**DATASET:**
---+---

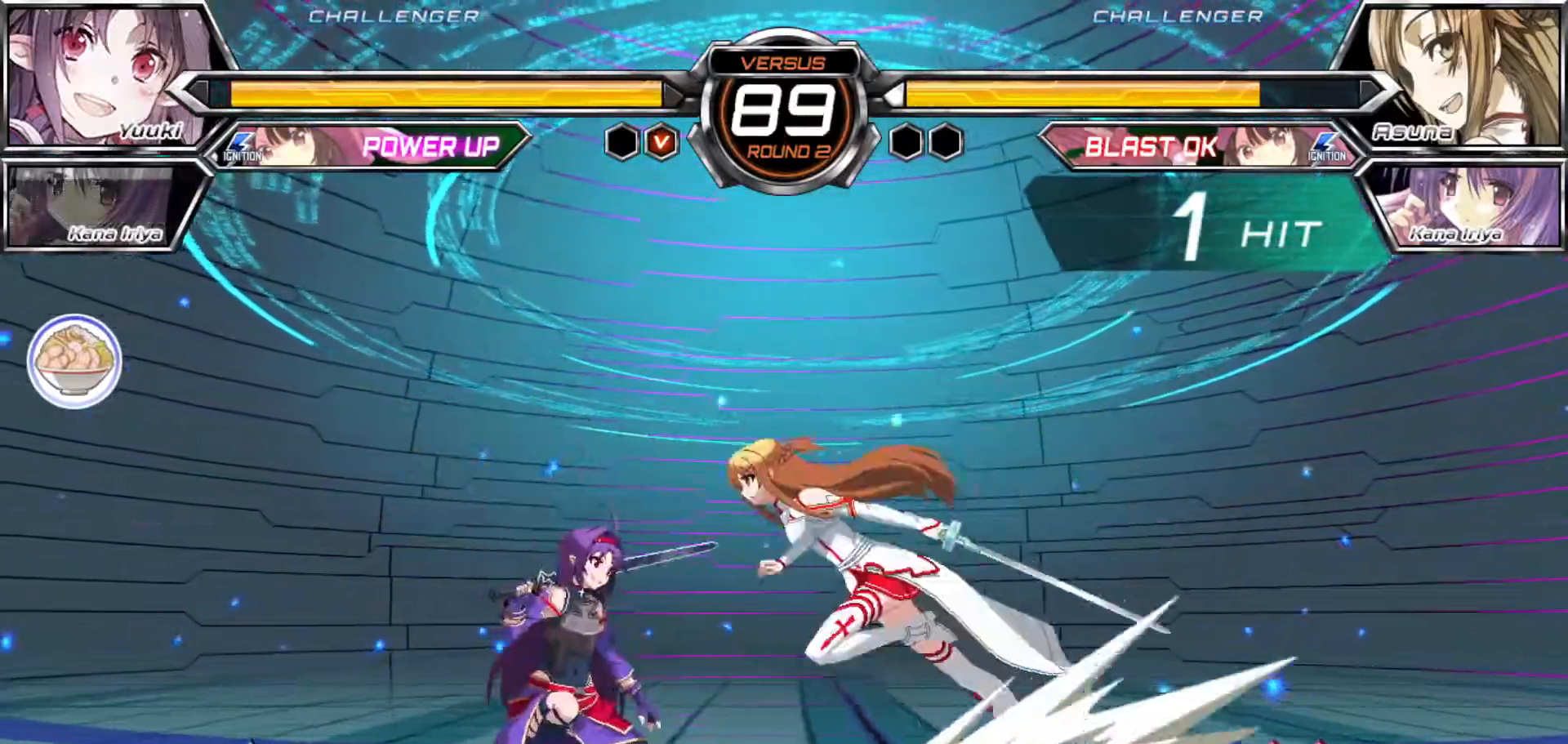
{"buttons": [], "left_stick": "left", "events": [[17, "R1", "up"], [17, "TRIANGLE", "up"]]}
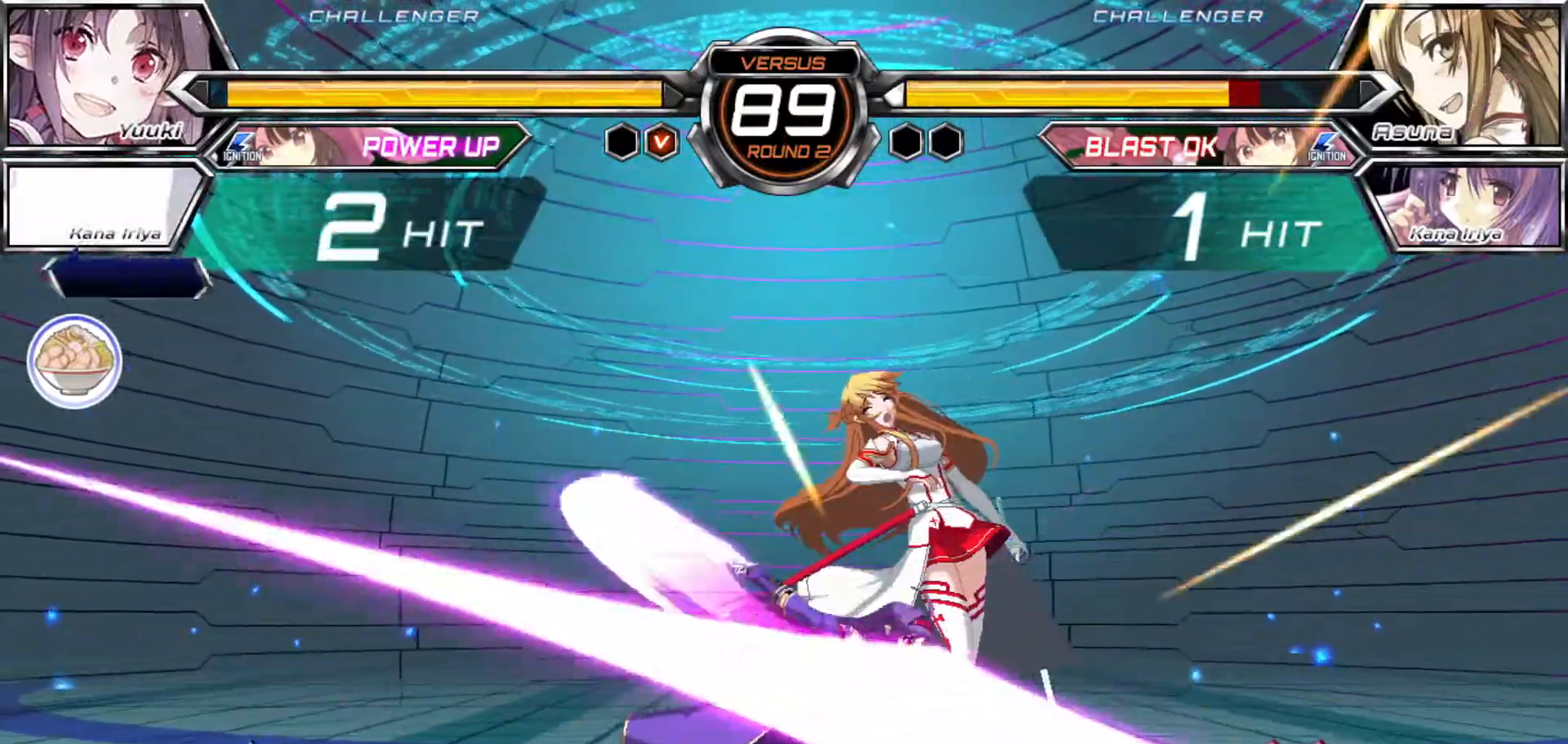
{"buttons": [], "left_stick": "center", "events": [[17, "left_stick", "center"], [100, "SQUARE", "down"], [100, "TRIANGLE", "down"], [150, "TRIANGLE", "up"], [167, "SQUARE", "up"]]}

---+---

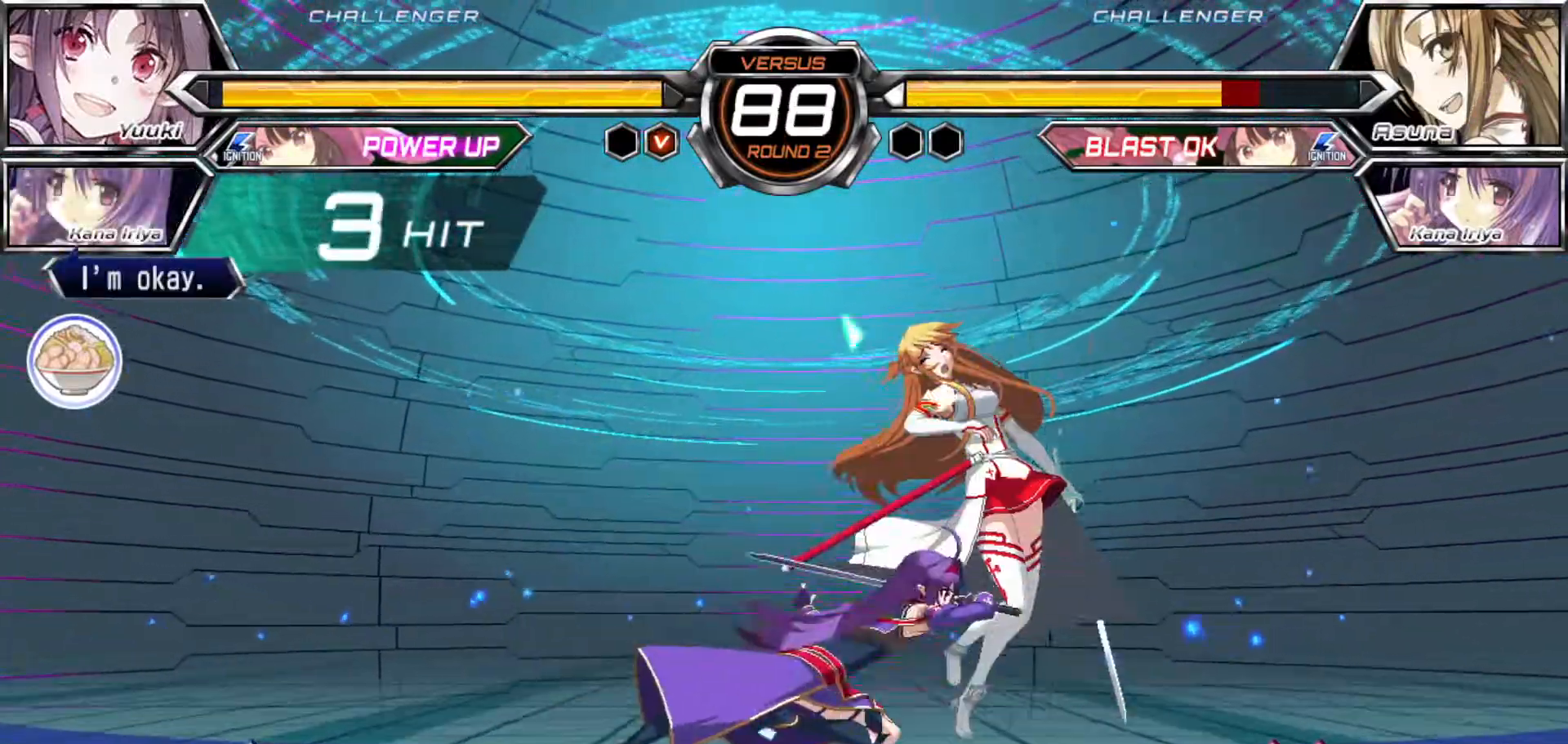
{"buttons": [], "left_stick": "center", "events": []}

---+---

**WORK TASK:** Scan the entries above. Copy each line that has the string "TRIANGLE".

**EXERCISE RESPONSE:**
{"buttons": [], "left_stick": "left", "events": [[17, "R1", "up"], [17, "TRIANGLE", "up"]]}
{"buttons": [], "left_stick": "center", "events": [[17, "left_stick", "center"], [100, "SQUARE", "down"], [100, "TRIANGLE", "down"], [150, "TRIANGLE", "up"], [167, "SQUARE", "up"]]}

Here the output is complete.